— begin Supplied text —

Increasing timeout for the Kubernetes API calls

Overview

Hello dear GitLab community!

My company use managed GitLab runners, Helm chart v0.49.2 installation with almost default configs.

Last time the number of the failed jobs significantly increased, probably now we have 20% of the system fails for ALL runs. Mostly it's such errors at the runner (jobs) start or end execution, like:

1. unexpected EOF errors

Examples:

Preparing environment
Waiting for pod gitlab/runner-msxcmh-b-project-43818217-concurrent-12jhm6j to be running, status is Pending
Waiting for pod gitlab/runner-msxcmh-b-project-43818217-concurrent-12jhm6j to be running, status is Pending
	ContainersNotReady: "containers with unready status: [build helper]"
	ContainersNotReady: "containers with unready status: [build helper]"
ERROR: Job failed (system failure): prepare environment: error sending request: Post "https://10.0.0.1:443/api/v1/namespaces/gitlab/pods/runner-msxcmh-b-project-43818217-concurrent-12jhm6j/exec?command=sh&command=-c&command=if+%5B+-x+%2Fusr%2Flocal%2Fbin%2Fbash+%5D%3B+then%0A%09exec+%2Fusr%2Flocal%2Fbin%2Fbash+%0Aelif+%5B+-x+%2Fusr%2Fbin%2Fbash+%5D%3B+then%0A%09exec+%2Fusr%2Fbin%2Fbash+%0Aelif+%5B+-x+%2Fbin%2Fbash+%5D%3B+then%0A%09exec+%2Fbin%2Fbash+%0Aelif+%5B+-x+%2Fusr%2Flocal%2Fbin%2Fsh+%5D%3B+then%0A%09exec+%2Fusr%2Flocal%2Fbin%2Fsh+%0Aelif+%5B+-x+%2Fusr%2Fbin%2Fsh+%5D%3B+then%0A%09exec+%2Fusr%2Fbin%2Fsh+%0Aelif+%5B+-x+%2Fbin%2Fsh+%5D%3B+then%0A%09exec+%2Fbin%2Fsh+%0Aelif+%5B+-x+%2Fbusybox%2Fsh+%5D%3B+then%0A%09exec+%2Fbusybox%2Fsh+%0Aelse%0A%09echo+shell+not+found%0A%09exit+1%0Afi%0A%0A&container=build&container=build&stderr=true&stdin=true&stdout=true": unexpected EOF. Check https://docs.gitlab.com/runner/shells/index.html#shell-profile-loading for more information

Running on runner-msxcmh-b-project-43818217-concurrent-8887zv via battle-gitlab-runner-7ff459d977-7vcqd...

— end Supplied text —

▶ **Tasks to carry out**:
1 - According to the runner forum post, which version of the Helm chart was used to install the company's managed GitLab runners?
2 - Using the runner forum post, list every distinct parameter name in the query string of the Post URL in the error message.
3 - Summarize the runner forum post in two sentences.

— begin Extracted data —

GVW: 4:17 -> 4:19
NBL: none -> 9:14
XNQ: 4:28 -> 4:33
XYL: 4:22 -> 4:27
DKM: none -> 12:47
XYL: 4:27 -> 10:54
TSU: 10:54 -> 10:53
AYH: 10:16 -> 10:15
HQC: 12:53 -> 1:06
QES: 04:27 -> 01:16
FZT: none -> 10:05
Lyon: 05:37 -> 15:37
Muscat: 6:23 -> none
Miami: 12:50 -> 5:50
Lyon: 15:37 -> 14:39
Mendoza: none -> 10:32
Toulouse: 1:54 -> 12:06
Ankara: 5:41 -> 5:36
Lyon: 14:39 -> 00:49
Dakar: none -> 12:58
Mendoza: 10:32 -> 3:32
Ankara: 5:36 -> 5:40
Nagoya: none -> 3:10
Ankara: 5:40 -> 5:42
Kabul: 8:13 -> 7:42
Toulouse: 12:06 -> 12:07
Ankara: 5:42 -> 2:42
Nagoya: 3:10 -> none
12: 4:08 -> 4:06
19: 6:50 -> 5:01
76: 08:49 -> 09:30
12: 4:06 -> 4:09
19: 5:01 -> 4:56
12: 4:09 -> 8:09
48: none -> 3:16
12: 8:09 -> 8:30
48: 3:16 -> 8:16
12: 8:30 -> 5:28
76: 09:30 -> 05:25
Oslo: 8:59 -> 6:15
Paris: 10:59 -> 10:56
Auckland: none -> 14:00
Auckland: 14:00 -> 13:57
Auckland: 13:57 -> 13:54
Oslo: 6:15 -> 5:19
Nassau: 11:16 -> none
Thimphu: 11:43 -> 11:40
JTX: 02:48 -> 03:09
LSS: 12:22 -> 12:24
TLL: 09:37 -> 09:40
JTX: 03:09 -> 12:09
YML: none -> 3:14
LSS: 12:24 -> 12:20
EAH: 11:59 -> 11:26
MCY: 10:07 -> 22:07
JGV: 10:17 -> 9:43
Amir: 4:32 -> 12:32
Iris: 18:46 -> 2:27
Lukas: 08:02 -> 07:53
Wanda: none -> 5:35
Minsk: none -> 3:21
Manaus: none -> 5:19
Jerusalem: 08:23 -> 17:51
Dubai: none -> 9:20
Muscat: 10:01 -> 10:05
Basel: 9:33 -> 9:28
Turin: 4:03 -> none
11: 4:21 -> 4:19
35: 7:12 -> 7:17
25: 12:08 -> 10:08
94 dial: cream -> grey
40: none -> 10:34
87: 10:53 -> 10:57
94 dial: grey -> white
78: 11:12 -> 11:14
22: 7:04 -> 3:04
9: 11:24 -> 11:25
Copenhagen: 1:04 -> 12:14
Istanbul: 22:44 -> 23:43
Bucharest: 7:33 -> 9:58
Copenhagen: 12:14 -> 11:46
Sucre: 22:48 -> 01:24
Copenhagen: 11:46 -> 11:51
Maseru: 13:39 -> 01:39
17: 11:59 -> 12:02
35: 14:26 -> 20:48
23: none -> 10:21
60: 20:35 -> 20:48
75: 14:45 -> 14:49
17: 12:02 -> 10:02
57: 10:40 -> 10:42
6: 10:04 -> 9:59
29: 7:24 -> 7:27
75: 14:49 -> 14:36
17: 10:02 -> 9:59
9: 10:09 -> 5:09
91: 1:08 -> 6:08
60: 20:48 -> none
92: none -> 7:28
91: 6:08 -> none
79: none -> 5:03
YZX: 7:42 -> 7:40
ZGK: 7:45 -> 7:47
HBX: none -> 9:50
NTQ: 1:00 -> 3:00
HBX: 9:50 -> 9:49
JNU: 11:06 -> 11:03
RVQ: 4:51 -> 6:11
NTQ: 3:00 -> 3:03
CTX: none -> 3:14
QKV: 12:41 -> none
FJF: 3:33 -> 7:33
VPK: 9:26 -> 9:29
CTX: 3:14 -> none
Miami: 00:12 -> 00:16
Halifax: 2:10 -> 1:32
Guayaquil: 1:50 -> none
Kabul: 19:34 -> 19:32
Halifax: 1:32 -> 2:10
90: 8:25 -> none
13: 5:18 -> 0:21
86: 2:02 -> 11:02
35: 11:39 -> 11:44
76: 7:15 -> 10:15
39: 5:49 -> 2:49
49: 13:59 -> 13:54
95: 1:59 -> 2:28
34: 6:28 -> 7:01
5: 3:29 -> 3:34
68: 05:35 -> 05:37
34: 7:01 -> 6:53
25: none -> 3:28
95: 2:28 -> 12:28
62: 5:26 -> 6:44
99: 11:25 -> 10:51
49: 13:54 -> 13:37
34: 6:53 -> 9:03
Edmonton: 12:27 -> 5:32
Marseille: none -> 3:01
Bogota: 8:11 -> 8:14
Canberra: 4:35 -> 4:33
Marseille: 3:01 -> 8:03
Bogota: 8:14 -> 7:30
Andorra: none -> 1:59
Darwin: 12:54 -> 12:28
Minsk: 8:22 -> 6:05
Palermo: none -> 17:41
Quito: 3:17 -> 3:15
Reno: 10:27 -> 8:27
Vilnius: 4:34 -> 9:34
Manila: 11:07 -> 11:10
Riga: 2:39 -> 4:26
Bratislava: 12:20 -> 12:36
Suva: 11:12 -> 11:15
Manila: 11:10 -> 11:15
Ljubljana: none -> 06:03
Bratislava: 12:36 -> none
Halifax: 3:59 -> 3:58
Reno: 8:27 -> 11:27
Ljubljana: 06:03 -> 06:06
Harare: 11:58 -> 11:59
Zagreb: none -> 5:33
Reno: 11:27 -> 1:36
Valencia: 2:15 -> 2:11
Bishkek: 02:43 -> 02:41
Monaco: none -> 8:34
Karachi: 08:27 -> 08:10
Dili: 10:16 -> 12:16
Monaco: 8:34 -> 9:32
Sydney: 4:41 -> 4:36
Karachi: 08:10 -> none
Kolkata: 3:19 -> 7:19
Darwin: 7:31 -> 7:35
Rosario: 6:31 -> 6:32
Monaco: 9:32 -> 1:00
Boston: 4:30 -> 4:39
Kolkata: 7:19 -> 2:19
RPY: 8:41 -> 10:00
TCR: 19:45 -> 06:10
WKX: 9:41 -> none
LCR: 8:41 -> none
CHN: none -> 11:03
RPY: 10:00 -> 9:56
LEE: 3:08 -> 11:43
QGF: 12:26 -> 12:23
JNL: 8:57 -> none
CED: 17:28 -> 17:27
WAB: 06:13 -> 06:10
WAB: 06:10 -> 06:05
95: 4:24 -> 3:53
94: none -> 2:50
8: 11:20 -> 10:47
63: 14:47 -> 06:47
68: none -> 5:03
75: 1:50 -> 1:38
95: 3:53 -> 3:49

— end Extracted data —

▶ **Expected results**:
1 - v0.49.2

2 - command, container, stderr, stdin, stdout

3 - A company runs managed GitLab runners installed with Helm chart v0.49.2 and almost default configs. The number of failed jobs has risen sharply to an estimated 20% of all runs, mostly through errors such as unexpected EOF at the start or end of job execution.